VESTÍGIOS DE ILUSÃO
Pude vê-lo cavalo por cavalo formar sua tropa. Os animais pareciam adestrados obedecendo ao comando da sua voz.
Por varias vezes o vi enxugar o suor do rosto, ocasião em que retirava do bolso aquele lenço quadriculado, desdobrava, fazendo com que o pano absorvesse todo o líquido que o inquietava. Às vezes penso que era aquele o seu tesouro, claro, depois da sua família.
Prezava muito o trabalho, o qual dizia que apesar do cansaço era a maior sombra de dignidade que podemos carregar conosco.
Na bagagem, além do alforje, as lembranças, os sonhos, a esperança de que tudo melhorasse um dia.
Meu pai era rico. Tinha uma sabedoria imensa; que de maior valia pode um homem carregar consigo? Formara-se na universidade da vida. Fosse qual fosse o assunto possuía seus argumentos, aliás muito convincentes.

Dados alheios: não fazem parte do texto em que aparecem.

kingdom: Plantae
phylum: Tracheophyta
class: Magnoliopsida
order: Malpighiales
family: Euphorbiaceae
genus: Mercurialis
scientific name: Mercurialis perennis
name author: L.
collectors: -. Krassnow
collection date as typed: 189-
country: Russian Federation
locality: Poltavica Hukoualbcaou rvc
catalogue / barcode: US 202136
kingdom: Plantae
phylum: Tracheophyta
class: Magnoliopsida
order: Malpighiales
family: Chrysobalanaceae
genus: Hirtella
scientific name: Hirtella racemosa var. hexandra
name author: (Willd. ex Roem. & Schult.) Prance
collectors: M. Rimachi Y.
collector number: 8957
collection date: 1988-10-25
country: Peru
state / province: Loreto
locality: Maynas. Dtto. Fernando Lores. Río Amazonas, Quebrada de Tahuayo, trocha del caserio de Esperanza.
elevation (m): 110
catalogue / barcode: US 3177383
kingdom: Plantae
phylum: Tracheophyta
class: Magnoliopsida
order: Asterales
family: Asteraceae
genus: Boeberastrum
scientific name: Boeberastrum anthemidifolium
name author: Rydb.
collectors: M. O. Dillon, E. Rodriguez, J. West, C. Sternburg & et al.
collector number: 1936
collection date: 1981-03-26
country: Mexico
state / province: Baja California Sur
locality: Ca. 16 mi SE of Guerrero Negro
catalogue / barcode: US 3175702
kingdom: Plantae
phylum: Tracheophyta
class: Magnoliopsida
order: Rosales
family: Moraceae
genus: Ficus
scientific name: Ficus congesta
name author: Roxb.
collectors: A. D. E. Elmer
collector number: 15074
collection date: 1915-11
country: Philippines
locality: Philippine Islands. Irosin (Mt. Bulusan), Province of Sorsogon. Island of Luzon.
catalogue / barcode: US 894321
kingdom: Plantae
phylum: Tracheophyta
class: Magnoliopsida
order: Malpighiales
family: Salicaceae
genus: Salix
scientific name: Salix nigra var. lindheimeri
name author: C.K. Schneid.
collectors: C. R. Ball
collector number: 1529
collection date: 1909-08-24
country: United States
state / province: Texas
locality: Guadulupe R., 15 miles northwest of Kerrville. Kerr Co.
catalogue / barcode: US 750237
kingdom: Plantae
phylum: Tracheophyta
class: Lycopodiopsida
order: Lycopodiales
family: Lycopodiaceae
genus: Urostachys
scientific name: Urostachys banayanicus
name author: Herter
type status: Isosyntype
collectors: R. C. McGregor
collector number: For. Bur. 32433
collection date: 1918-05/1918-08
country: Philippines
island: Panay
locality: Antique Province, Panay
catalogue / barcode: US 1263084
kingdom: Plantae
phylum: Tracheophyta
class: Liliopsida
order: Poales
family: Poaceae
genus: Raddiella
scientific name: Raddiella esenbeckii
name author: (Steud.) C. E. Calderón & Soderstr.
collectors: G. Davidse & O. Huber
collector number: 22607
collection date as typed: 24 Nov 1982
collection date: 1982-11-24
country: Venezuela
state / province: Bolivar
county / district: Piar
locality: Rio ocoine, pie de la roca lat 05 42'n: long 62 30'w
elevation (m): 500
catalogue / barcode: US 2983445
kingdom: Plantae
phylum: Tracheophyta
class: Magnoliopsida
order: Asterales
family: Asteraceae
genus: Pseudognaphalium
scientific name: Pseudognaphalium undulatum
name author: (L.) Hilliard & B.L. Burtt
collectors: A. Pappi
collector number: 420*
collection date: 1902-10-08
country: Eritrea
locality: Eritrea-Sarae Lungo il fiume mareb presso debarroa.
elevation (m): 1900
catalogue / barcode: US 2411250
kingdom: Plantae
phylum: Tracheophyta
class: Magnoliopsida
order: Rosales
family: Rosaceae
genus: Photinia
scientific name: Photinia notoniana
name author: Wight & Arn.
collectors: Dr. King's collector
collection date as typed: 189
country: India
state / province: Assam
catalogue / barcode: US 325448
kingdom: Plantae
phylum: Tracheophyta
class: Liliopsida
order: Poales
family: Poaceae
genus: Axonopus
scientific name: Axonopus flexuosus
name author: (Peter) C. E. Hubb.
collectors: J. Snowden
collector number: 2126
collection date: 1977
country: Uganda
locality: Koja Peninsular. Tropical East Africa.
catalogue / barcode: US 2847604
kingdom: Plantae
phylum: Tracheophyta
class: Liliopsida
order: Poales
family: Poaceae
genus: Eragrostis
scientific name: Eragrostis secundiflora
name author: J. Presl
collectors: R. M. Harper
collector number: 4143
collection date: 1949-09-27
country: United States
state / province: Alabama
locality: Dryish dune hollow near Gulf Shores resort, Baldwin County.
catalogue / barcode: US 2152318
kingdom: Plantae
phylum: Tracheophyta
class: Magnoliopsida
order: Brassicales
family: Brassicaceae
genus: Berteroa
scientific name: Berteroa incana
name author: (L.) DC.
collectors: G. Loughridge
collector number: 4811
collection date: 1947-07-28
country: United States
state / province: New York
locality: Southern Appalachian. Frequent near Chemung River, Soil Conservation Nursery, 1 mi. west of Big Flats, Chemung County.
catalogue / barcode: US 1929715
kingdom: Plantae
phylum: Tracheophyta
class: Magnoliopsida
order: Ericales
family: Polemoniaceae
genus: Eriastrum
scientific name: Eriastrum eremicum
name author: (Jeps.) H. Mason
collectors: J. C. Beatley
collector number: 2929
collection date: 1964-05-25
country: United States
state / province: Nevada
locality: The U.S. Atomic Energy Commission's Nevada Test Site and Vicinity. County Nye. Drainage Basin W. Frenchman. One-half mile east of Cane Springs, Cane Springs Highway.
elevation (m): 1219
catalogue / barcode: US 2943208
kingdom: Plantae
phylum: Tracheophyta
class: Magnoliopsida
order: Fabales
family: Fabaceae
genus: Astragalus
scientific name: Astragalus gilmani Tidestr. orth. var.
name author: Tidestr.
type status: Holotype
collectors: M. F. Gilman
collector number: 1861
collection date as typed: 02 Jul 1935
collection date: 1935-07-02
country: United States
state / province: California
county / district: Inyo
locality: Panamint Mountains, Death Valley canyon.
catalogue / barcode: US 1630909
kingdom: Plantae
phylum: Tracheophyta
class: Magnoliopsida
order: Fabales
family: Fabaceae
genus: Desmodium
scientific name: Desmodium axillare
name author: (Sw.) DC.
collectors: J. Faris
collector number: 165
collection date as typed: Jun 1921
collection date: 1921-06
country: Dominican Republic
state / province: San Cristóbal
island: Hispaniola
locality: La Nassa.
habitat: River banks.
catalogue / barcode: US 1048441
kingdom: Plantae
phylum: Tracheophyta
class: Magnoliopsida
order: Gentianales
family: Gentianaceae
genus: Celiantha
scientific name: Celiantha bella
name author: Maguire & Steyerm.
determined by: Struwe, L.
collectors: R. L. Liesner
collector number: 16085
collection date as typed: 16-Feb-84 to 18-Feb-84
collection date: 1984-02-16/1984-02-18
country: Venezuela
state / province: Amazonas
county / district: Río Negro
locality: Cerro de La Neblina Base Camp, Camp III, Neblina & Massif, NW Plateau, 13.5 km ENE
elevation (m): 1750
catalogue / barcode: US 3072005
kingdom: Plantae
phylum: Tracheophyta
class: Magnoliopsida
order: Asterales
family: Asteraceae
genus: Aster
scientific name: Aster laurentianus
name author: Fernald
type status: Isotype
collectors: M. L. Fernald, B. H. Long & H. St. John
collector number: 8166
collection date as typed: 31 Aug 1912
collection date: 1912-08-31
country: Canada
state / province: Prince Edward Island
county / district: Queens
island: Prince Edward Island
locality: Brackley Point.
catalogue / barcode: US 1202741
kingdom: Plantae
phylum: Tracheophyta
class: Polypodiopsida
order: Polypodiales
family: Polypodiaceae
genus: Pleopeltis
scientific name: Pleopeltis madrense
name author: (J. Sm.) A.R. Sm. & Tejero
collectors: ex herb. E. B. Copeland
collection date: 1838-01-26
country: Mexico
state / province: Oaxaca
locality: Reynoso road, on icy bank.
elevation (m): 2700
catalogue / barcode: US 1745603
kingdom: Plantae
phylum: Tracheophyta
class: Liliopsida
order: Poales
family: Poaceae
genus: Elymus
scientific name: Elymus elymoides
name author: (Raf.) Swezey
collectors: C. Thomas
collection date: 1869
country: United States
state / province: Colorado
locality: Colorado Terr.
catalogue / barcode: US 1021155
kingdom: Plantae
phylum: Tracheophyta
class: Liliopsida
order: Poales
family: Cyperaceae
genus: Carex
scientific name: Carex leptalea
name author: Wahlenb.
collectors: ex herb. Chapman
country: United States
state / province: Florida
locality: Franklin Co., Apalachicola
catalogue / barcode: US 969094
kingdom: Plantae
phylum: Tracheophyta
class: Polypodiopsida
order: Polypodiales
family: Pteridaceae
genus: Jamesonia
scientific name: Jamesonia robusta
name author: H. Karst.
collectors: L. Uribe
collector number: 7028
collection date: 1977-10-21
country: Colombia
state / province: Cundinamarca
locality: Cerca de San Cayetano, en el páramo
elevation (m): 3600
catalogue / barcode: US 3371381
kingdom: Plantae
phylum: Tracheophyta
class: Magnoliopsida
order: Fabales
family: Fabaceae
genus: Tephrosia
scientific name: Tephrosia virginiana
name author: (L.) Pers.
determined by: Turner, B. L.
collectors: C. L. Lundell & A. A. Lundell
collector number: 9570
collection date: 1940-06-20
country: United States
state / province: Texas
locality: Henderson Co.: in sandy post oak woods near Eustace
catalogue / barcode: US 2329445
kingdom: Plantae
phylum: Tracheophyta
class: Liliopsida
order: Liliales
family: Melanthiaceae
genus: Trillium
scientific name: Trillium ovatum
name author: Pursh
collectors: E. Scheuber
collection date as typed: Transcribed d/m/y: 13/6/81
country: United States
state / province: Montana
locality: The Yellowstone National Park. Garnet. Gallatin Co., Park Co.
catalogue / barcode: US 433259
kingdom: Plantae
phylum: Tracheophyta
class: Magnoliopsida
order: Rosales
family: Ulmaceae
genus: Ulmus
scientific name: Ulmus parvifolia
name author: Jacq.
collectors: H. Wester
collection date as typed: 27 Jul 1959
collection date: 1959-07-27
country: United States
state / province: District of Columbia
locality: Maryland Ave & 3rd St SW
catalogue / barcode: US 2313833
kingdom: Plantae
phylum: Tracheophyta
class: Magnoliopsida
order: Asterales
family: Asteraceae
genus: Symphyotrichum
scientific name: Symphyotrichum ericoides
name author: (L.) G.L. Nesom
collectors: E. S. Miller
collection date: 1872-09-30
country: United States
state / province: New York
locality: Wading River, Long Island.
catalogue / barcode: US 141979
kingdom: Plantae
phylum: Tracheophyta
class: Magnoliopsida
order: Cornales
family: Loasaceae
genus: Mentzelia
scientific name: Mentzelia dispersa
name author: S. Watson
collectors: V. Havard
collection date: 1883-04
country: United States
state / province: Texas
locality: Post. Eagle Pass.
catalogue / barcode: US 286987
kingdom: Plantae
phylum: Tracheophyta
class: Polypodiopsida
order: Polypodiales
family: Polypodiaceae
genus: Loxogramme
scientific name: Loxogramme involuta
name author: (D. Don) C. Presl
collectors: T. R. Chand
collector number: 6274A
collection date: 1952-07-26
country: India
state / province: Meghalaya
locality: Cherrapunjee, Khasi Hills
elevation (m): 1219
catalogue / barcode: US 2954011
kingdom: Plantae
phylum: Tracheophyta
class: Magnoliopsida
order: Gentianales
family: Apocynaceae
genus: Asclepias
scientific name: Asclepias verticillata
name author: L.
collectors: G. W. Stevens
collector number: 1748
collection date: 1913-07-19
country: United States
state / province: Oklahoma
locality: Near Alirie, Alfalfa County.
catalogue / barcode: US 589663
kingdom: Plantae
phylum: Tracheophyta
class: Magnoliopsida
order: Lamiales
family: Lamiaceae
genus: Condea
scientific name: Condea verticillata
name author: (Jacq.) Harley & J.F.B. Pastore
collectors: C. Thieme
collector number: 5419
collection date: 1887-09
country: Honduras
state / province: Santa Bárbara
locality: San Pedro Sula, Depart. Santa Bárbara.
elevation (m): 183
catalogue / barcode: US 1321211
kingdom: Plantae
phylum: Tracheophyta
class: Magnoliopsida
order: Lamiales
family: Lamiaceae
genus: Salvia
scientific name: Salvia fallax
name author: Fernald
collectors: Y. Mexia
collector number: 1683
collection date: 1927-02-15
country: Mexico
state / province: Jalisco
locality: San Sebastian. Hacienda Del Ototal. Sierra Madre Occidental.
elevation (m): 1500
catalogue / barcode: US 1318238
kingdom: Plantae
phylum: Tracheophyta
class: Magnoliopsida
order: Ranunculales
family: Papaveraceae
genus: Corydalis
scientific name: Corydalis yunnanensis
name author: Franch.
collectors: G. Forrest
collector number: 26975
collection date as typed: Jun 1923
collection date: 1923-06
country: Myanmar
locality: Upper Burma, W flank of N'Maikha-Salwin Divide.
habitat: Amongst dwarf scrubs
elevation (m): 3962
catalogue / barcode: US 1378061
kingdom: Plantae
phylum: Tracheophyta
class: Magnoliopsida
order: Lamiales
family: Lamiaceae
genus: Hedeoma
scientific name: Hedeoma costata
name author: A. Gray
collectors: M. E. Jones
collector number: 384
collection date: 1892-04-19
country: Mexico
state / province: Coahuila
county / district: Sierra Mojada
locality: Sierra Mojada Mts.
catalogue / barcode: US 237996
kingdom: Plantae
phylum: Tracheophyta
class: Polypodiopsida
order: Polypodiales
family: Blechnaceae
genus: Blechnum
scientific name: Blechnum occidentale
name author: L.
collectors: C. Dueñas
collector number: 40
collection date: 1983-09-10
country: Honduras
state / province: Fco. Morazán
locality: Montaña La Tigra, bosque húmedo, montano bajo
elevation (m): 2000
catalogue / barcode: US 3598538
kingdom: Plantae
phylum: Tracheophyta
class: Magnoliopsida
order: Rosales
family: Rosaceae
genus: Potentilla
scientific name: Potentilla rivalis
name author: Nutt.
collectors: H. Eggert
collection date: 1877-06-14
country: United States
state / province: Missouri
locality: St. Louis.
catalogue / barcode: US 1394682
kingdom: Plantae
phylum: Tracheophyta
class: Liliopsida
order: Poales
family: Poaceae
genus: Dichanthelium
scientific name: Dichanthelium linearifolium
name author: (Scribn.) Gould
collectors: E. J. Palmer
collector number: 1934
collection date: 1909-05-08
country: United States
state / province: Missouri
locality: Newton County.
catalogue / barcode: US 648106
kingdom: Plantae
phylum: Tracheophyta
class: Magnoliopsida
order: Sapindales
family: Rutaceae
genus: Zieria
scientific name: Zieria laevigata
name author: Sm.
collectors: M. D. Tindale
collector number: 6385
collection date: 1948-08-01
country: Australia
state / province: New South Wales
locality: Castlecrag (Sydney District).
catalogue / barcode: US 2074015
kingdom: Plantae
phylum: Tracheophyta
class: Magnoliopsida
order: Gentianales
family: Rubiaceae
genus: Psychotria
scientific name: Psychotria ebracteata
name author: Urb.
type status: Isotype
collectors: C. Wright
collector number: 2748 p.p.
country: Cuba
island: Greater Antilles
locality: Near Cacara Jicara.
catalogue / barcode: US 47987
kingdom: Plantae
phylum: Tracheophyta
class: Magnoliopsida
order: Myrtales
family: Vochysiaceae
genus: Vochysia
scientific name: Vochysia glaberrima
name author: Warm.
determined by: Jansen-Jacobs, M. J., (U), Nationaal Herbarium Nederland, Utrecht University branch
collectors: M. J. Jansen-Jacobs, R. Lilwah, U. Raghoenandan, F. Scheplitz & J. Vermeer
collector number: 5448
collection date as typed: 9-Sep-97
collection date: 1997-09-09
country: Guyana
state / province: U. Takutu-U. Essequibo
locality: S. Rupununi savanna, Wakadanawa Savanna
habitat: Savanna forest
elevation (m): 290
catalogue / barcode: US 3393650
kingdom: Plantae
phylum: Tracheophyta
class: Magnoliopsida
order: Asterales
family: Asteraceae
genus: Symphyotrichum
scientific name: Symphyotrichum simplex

Se houve uma pessoa a quem admirei e de quem serei eterno admirador, essa pessoa é ele, mesmo depois da despedida.
Saía para a luta antes que nascesse a manhã. A labuta sobre o sol escaldante causara-lhe as rugas no rosto, as quais não lhe sobrepujavam a robusta beleza. Possuía um semblante astuto, de homem forte e lutador, em contraste com os olhos azuis feito biroscas, que lhe enfeitavam o sorriso.
Antes que a tarde adormecesse de tudo, lá vinha ele surgindo no horizonte. Podia ouvir o cincerro da mula madrinha, que ao comando do suntuoso tropeiro servia de guia às outras da tropa.
Assim vinha o aconchego da noite, quando deitado em seu colo ouvi histórias, das quais ainda me lembro, e que com orgulho repassei à minha filha.
Tenho orgulho em dizer que quando fui a primeira vez à escola, já sabia ler e escrever, graças a ele e a minha mãe (a qual ressaltarei noutro dia). A tabuada trazia na ponta da língua.
Meus pais nunca frequentaram nenhuma escola, mas eram didaticamente perfeitos e carinhosos.
Nas minhas lembranças, às vezes rio, noutras choro. A saudade bate. A ausência daquele anjo da guarda, deixa-me quando em vez desconfortado e desprotegido, não me envergonho em dizer. Nesse momento olho na parede a velha fotografia, tudo vem à tona. No meu baú de recordações, oculto no fundo do peito, de forma singela acomodo tudo o que a ele se refere. Dedicar a ele minha existência seria muito pouco. Que seus sonhos não tenham sido em vão. Os sonhos nunca são demais. Aí, meu velho, valeu. Valeu mesmo!